I couldn’t help but sense irony when I came across the following airline advertisement in the terminal while I was reading Zizek’s First As Tragedy, Then As Farce: “Opt for more legroom on your next flight.”  
It was truly a Zizekian insight: “Opt” for more legroom?  As if the choice is up to me to pay more for my already-overpriced flight, to say nothing of already paying $20 for checking a bag (that was supposed to be due to 2008’s oil prices, which have long since fallen).  More than anything, is was the “Opt” that caught my eye, as if to say, “You must pay for more legroom!  If you don’t, what does this say about you?” I also heard recently that airlines will be decreasing legroom in an attempt to further pack bodies in the aircraft.  Like the way of our not having to pay for checking bags, legroom is becoming a thing of the past. 

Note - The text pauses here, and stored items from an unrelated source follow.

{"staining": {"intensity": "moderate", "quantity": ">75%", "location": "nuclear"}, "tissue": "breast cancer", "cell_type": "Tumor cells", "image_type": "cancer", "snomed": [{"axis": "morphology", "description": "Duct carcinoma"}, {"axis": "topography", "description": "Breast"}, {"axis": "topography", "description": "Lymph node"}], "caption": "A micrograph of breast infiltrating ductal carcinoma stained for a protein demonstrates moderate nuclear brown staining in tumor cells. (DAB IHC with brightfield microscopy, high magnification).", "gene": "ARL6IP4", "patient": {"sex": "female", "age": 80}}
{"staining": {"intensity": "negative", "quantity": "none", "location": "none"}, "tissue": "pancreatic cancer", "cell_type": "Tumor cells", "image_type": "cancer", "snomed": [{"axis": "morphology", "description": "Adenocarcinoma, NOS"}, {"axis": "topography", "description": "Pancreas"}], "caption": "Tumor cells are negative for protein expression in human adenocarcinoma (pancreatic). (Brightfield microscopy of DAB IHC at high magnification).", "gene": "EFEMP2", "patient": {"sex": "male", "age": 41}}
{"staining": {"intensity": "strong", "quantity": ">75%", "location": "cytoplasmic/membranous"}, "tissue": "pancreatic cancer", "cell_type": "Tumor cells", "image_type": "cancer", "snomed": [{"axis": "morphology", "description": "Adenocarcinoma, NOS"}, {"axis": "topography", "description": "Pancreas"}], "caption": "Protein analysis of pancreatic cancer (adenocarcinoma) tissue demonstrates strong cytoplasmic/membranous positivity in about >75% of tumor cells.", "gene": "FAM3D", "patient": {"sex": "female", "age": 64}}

So, it was nice to see Zizek validate this point further in the book when he describes a similar experience in a hotel room:
“On the information sheet in a New York hotel, I recently read: ‘Dear guest! To guarantee that you will fully enjoy your stay with us, this hotel is totally smoke-free.  For any infringement of this regulation, you will be charged $200.’  The beauty of this statement, taken literally, is that you are to be punished for refusing to fully enjoy your stay… The superego imperative to enjoy thus functions as the reversal of Kant’s ‘Du Kannst, deen du sollst!’  (You can, because you must!); it relies on a ‘You must, because you can!’  That is to say, the superego aspect of today’s ‘non-repressive’ hedonism (the constant provocation we are exposed to, enjoining us to go right to the end and explode all modes of jouissance) resides in the way permitted jouissance necessarily turns into obligatory jouissance.”